Tuesday, May 8, 2012

EXTRA: Over the (Capitol) Hill club?

“Illiana,” it seems, has provided the charter members of a new caucus of Congress – veteran politicians who became too old to have the continued trust of their constituents.
MANZULLO: Veteran pol lost in March

Illinois’ primary back on March 20 provided the original House of Representatives member when long-time Rockford-area Rep. Donald Manzullo, R-Ill., lost a bid for re-election to Rep. Adam Kinzinger, R-Ill.

THE POLITICAL ANALYSIS and speculation in our state said that the two Republicans pitted against each other by Democrats who drew the political boundaries for the upcoming decade fought it out, with the voters ultimately deciding that they’d rather have freshman Congressman Kinzinger, who’s only 34, to represent them.

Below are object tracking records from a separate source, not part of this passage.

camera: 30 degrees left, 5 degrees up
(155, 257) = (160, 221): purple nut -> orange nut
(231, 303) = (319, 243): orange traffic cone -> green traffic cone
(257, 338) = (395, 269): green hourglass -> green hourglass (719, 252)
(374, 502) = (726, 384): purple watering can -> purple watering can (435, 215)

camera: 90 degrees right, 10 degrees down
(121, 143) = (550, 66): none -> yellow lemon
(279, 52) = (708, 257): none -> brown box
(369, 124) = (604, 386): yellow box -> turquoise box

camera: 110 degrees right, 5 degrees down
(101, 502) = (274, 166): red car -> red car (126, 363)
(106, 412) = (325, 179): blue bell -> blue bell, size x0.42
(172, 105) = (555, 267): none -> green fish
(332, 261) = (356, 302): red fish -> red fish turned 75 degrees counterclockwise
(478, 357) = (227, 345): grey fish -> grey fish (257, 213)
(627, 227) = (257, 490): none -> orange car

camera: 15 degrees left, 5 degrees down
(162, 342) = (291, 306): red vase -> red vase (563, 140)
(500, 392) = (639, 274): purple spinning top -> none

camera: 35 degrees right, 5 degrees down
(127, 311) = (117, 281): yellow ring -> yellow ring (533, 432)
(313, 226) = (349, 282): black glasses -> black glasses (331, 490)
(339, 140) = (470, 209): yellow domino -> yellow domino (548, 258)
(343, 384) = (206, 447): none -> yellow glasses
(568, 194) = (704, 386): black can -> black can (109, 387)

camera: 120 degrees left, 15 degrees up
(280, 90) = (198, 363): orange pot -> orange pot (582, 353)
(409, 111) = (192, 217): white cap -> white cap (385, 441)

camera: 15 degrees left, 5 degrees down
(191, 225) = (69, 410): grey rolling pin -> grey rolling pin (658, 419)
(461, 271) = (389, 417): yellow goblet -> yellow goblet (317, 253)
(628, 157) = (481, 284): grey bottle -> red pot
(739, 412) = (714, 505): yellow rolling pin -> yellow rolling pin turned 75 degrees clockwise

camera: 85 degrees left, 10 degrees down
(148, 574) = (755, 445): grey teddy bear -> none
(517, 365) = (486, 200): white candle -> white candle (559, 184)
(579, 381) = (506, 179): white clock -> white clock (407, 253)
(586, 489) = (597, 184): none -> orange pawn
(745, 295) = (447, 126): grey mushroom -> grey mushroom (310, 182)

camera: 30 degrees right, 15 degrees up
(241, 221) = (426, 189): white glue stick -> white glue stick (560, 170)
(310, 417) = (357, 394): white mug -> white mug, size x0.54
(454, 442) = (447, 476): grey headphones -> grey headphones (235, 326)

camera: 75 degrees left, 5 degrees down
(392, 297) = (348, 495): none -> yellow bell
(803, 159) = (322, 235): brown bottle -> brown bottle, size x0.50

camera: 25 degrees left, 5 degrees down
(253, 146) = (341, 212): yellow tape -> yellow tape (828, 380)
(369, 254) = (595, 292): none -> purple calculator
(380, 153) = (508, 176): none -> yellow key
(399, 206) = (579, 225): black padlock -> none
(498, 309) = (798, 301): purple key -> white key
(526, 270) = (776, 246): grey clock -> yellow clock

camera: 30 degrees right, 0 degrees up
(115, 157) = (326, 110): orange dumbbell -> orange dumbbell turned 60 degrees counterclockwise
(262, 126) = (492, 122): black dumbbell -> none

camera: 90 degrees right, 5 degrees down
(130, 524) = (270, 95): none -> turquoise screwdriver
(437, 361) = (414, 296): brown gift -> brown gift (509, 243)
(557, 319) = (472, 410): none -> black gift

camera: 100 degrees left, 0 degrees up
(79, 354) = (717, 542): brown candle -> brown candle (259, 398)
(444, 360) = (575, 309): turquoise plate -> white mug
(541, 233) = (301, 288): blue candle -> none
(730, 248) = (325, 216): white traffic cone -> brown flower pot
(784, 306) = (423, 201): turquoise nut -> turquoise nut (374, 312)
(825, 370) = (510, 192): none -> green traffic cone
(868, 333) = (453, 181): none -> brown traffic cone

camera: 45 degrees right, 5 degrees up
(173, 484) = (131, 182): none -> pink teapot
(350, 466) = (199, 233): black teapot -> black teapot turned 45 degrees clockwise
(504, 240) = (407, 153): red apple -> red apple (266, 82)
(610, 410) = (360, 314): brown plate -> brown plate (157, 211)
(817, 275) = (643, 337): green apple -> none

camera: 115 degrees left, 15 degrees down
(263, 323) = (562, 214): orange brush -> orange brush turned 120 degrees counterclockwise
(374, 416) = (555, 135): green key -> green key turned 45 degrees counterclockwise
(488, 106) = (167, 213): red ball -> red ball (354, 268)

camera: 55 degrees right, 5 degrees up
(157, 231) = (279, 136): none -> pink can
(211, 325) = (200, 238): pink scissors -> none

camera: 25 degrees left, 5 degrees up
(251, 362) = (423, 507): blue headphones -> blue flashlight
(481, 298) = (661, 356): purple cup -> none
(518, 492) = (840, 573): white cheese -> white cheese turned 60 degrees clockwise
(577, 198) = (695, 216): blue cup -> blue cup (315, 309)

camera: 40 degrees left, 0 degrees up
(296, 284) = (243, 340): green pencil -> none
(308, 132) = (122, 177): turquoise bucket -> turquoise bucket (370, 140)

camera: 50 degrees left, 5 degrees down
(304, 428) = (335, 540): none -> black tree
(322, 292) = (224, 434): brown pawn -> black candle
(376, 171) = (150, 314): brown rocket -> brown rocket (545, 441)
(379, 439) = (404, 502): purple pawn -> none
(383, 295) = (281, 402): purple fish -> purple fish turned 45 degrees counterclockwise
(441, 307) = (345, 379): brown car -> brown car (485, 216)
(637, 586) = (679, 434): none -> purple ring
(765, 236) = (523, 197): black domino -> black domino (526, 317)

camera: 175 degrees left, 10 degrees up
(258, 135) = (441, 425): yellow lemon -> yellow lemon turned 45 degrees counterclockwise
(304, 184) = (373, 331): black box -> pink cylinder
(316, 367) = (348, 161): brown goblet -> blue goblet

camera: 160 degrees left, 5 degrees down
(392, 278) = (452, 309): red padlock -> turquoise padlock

He was young and fresh and seemed like he could have a long political career ahead of him; as opposed to Manzullo – who will be remembered in the Rockford-area as a political legend.

But as someone who was only four days away from his 68th birthday on Election Day in Illinois, he was seen as having his best days in the past, during his 20 years in Congress.

That same sentiment seems to have been expressed in Indiana, where that unique breed known as Hoosiers held their primary elections on Tuesday and decided to dump their long-standing, internationally-renowned member of the U.S. Senate.

RICHARD LUGAR, WHO turned 80 last month and had been in the Senate since 1977, lost to Richard Mourdock, the Indiana state treasurer.

Mourdock is the guy who made his alliances with conservative ideologues who were desperate to dump Lugar, who wasn’t willing to play their partisan games to the degree that they wanted.
LUGAR: Followed Manzullo lead Tuesday

No rational person would have ever used the “liberal” label on Lugar. Then again, they spewed enough rancid rhetoric that it seems the people of Indiana were more than willing to back a younger man – even though at age 60, Mourdock isn’t the kid with the potential for a lengthy stint on Capitol Hill that Kinzinger offers.

But when going against one of the grand old men of the Senate (or at least as grand as any of them are, these days), it didn’t take much for people to be willing to dump a political legend (Lugar’s star was much bigger nationally than Manzullo’s, but both of them had strong admiration locally).

OF COURSE, BOTH of those politicos still have some time left. Their terms don’t run out until early January of 2013. We still have both Lugar and Manzullo serving in Washington for the rest of this year.

Although both now have the “Lame Duck” label dangling around them, and I’m sure the ideologues are now going to start up the chants at their first opportunity about how unjust it is that men who lost their most recent elections could still be in office for another eight months.

I’m not anxious to see either man leave, because their departure will mean yet another victory for the forces that want to play political partisanship games to the hilt.

For Kinzinger, his fate is secure. There is no Democrat challenging him come Nov. 6, and any independent candidacy that might crop up will be purely a token effort.

BUT IT HAS me wondering if, in Indiana, Democratic nominee Joe Donnelly (a congressman from the area around South Bend, Ind., and Notre Dame) has a chance to defeat Mourdock – particularly if the help he can get from Mayor Rahm Emanuel and Chicago political operatives extends beyond the fund-raiser they held for him in Chicago back in March.

Then again, maybe not.

For I suspect that the Republican operatives who are thoroughly ashamed that their state “went blue” (Electoral College votes going to Barack Obama for president instead of John McCain) in 2008 are going to pull out all the stops to switch the state back to the Republican column.

I doubt that those Chicago-oriented people of Hammond and Gary will be strong enough to overcome the rest of the state. If they were, perhaps Lugar would have prevailed on Tuesday.

AND WHEN THEY return to Washington for more work on Capitol Hill, perhaps Lugar and Manzullo can become a pairing; although not quite an Odd Couple.

They are the physical evidence that sometimes the voters can manage to overlook experience and first-hand knowledge in the ways of governing JUST to strike an ideological viewpoint.

  -30- 

EDITOR'S NOTE: Richard Lugar's concession speech, particularly his opening paragraph, doesn't strike me as the ramblings of a liberal, which is what his critics would have us believe.